**Jobs:**
[1] Answer these from the excerpt on Bill Clinton's nominating speech:
(a) Through what organization had Dukakis worked with Bill Clinton on a number of projects?
(b) How long should a good nominating speech run?
(c) How many minutes had Bill Clinton been given, and at what mark did he stop?
[2] From the excerpt on Bill Clinton's nominating speech, set down word for word the part starting with "A good nominating" and going on through "forget about it.".

Shrum was right. The Massachusetts governor did approve it. Michael Dukakis told me years later he thought it was a pretty good speech, but in glancing at the pages never realized how long it was going to run. He considered Bill Clinton a guy with a good sense of the audience and if he started to run long, a natural circuit breaker would kick in to telescope the words and thoughts he wanted to convey. Dukakis selected the Arkansas governor to give the nominating speech because he had worked with Bill Clinton on a number of projects with the National Governors' Association. "He was just an extraordinarily able guy," he told me. "You couldn't work with Bill Clinton and not see it. We were philosophically in tune with each other and we took our politics seriously and it was so clear that Bill Clinton was one of the best." Dukakis knew the man giving that nominating speech was a good communicator and figured his being in front of this national audience that July night was nothing more than nervousness from a new experience.

A good nominating speech should run ten minutes. This way, you don't get tired of the speaker, and even if you do, they aren't on that much longer from the first time you start looking at your watch. Bill Clinton had been given twenty minutes and proceeded on a marathon comparable to a PBS fund drive before stopping at the thirty-two-minute mark. Shrum and I would later talk about it and he made the point that in Democratic conventions, while the cast changes over the years, they'll only listen to about five or six people: Ted Kennedy, Jesse Jackson, Mario Cuomo, the presidential nominee and the vice presidential nominee and they'll usually give the keynote a little bit of a chance. Other than that, forget about it.

**Listing:**

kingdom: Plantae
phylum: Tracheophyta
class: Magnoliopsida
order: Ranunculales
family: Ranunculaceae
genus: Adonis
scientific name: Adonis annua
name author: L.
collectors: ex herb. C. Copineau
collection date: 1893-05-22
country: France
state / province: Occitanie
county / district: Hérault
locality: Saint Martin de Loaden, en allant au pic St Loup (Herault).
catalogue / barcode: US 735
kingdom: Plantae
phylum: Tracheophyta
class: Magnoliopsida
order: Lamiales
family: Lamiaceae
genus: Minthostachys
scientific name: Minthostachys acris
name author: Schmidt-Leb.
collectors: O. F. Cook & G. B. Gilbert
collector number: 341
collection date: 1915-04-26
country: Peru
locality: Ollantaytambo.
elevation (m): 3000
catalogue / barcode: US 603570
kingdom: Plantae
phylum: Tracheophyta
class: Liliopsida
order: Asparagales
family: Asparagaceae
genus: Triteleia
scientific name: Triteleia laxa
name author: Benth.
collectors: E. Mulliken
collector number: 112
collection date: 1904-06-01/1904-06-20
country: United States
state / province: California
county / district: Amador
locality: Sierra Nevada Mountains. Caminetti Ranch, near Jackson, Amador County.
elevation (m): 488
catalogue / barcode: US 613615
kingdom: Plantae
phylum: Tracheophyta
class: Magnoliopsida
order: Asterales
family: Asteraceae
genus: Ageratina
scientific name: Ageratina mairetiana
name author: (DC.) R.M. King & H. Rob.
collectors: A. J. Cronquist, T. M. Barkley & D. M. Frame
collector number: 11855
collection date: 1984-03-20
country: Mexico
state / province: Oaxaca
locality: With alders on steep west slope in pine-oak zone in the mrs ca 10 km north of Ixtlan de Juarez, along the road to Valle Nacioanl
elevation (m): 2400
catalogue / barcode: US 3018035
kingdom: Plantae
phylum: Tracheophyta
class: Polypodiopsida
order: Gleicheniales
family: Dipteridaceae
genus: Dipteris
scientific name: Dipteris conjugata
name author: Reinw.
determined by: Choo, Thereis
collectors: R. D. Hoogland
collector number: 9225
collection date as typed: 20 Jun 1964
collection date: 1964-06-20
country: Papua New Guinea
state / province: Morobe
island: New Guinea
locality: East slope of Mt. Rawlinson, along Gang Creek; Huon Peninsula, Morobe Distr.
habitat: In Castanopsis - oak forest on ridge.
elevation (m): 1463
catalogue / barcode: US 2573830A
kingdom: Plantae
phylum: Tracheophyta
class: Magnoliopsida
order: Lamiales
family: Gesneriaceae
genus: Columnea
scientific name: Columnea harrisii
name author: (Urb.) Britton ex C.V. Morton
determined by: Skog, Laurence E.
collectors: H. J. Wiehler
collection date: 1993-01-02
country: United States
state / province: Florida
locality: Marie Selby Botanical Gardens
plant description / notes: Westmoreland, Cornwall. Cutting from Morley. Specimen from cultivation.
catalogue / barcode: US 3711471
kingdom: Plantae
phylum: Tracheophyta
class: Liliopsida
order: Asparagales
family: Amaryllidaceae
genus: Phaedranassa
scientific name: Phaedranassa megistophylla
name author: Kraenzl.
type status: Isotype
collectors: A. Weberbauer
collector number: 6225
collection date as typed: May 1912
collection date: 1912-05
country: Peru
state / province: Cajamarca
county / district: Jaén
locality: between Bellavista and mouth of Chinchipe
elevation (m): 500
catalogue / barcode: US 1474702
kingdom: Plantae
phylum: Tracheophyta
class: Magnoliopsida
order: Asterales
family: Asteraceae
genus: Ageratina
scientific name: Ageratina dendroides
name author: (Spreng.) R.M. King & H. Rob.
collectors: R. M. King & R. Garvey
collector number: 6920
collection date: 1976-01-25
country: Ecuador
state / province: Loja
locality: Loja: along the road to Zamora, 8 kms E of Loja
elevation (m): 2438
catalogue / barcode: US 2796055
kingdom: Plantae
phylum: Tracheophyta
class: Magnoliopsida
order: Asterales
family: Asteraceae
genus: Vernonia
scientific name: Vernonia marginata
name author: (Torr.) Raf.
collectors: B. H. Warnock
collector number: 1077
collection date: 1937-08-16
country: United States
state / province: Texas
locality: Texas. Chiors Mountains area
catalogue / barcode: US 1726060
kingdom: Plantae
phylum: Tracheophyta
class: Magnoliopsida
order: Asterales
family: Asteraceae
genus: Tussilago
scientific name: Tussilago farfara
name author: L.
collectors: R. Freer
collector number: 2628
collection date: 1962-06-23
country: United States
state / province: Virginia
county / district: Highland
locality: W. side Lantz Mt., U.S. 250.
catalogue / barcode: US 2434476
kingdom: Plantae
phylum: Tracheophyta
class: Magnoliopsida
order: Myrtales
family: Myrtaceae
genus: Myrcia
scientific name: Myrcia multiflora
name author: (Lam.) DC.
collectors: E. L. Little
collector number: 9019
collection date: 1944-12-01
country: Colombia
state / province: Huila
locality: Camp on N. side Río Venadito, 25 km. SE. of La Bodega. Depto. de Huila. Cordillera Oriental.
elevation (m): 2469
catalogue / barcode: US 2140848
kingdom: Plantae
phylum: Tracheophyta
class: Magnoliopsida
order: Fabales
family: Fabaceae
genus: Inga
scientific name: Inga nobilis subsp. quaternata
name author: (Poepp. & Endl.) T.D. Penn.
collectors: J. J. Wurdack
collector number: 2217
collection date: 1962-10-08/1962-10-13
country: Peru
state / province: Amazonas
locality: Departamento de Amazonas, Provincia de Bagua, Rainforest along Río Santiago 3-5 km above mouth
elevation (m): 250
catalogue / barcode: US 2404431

**Responses to the exercise:**
[1]
(a) The National Governors' Association.
(b) Ten minutes.
(c) He had been given twenty minutes and stopped at the thirty-two-minute mark.

[2]
A good nominating speech should run ten minutes. This way, you don't get tired of the speaker, and even if you do, they aren't on that much longer from the first time you start looking at your watch. Bill Clinton had been given twenty minutes and proceeded on a marathon comparable to a PBS fund drive before stopping at the thirty-two-minute mark. Shrum and I would later talk about it and he made the point that in Democratic conventions, while the cast changes over the years, they'll only listen to about five or six people: Ted Kennedy, Jesse Jackson, Mario Cuomo, the presidential nominee and the vice presidential nominee and they'll usually give the keynote a little bit of a chance. Other than that, forget about it.